# Problems to work on
(a) Answer these from the text on the ACE gene:
(i) What enzyme does the ACE gene encode?
(ii) Which ACE variant has been studied at length for exercise-related heart and skeletal muscle function?
(iii) How much higher is angiotensin convertase activity in tissue for DD homozygotes than for II homozygotes?
(b) Give again word for word the part of the text on the ACE gene starting with "Genetic variations in" and going on through "on endurance performance.".

# Text shown
--
Ace gene and cardio-respiratory efficiency
Genetic polymorphism in the ACE gene is one of the most studied in the field of sports genetics, with tens of thousands of athletes and controls tested.
The affect of the ACE variants over cardio-vascular function and metabolic processes in muscles is so significant that this genetic test may assist in predicting success in either endurance or power sports.
At the elite level, this might be the difference between a world record and only making the final.
Gene: ANGIOTENSIN I-CONVERTING ENZYME; (ACE)
Genomic coordinates (GRCh38): 17:63,477,060-63,498,379
The ACE gene encodes for angiotensin convertase, an enzyme that plays an important role in blood pressure regulation and electrolyte balance. It hydrolyzes angiotensin I into angiotensin II, a potent vasopressor which elevates blood pressure. ACE can also inactivate bradykinin, a potent vasodilator which lowers blood pressure. It can stimulate aldosterone, a hormone that plays a central role in the regulation of blood pressure and blood volume, water retention or loss, and mineral levels.
Genetic variations in the ACE are connected with the regulation of blood pressure and play an important role in cardiorespiratory efficiency. A certain ACE variant, the I/D polymorphism, has been extensively studied with regard to exercise-related cardio-vascular and skeletal muscle function.
The “I” allele has been associated with skeletal muscle efficiency and subsequent conservation of energy that come into play on endurance performance.
Being an homozygous with the “II” genotype seem to make it easier to excel in aerobic effort, while “DD” individuals will need to train the hardest and may have the least potential to succeed in the top tier of endurance sports.
The D allele has been reported to be highly frequent among elite power-oriented athletes. Homozygous DD individuals have 3-4 times higher angiotensin convertase activity in tissue, in comparison to the II homozygotes. The advantage that the D variant grants is most likely mediated by differences in skeletal muscle strength gain.
--
# Records supplied

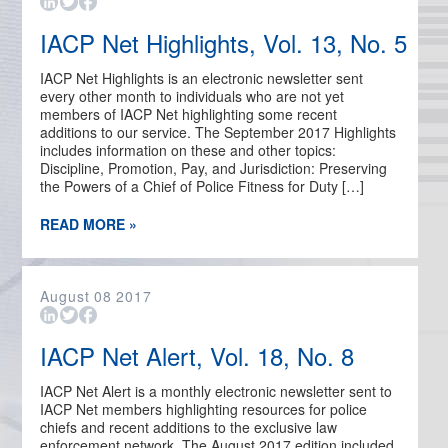
IACP Net Highlights, Vol. 13, No. 5
IACP Net Highlights is an electronic newsletter sent
every other month to individuals who are not yet
members of IACP Net highlighting some recent
additions to our service. The September 2017 Highlights
includes information on these and other topics:
Discipline, Promotion, Pay, and Jurisdiction: Preserving
the Powers of a Chief of Police Fitness for Duty […]
READ MORE »
August
08
2017
IACP Net Alert, Vol. 18, No. 8
IACP Net Alert is a monthly electronic newsletter sent to
IACP Net members highlighting resources for police
chiefs and recent additions to the exclusive law
enforcement network. The August 2017 edition included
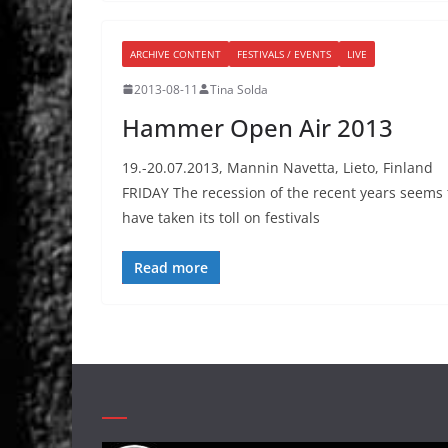
ARCHIVE CONTENT
FESTIVALS / EVENTS
LIVE
2013-08-11
Tina Solda
Hammer Open Air 2013
19.-20.07.2013, Mannin Navetta, Lieto, Finland
FRIDAY The recession of the recent years seems 
have taken its toll on festivals
Read more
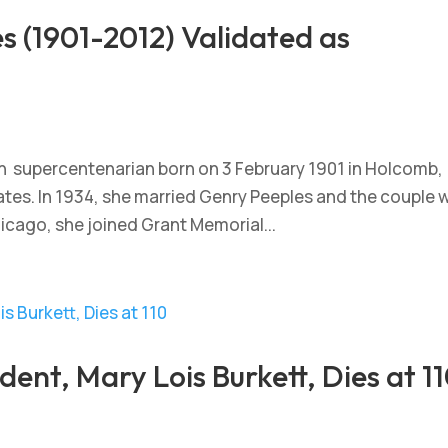
 (1901-2012) Validated as
n supercentenarian born on 3 February 1901 in Holcomb,
ates. In 1934, she married Genry Peeples and the couple 
hicago, she joined Grant Memorial...
ident, Mary Lois Burkett, Dies at 1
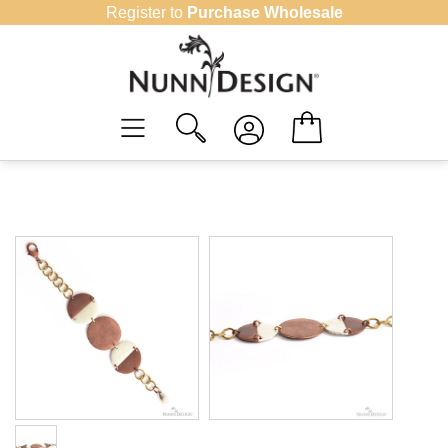
Skip
Register to
Purchase Wholesale
to
content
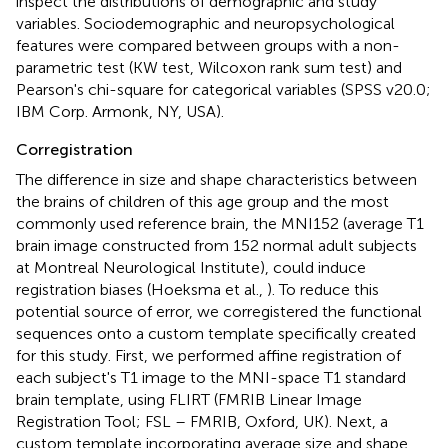
inspect the distributions of demographic and study
variables. Sociodemographic and neuropsychological
features were compared between groups with a non-
parametric test (KW test, Wilcoxon rank sum test) and
Pearson's chi-square for categorical variables (SPSS v20.0;
IBM Corp. Armonk, NY, USA).
Corregistration
The difference in size and shape characteristics between
the brains of children of this age group and the most
commonly used reference brain, the MNI152 (average T1
brain image constructed from 152 normal adult subjects
at Montreal Neurological Institute), could induce
registration biases (Hoeksma et al.,
). To reduce this
potential source of error, we corregistered the functional
sequences onto a custom template specifically created
for this study. First, we performed affine registration of
each subject's T1 image to the MNI-space T1 standard
brain template, using FLIRT (FMRIB Linear Image
Registration Tool; FSL – FMRIB, Oxford, UK). Next, a
custom template incorporating average size and shape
--
# Problem solutions
(a)
(i) Angiotensin convertase
(ii) The I/D polymorphism
(iii) 3-4 times higher

(b)
Genetic variations in the ACE are connected with the regulation of blood pressure and play an important role in cardiorespiratory efficiency. A certain ACE variant, the I/D polymorphism, has been extensively studied with regard to exercise-related cardio-vascular and skeletal muscle function.
The “I” allele has been associated with skeletal muscle efficiency and subsequent conservation of energy that come into play on endurance performance.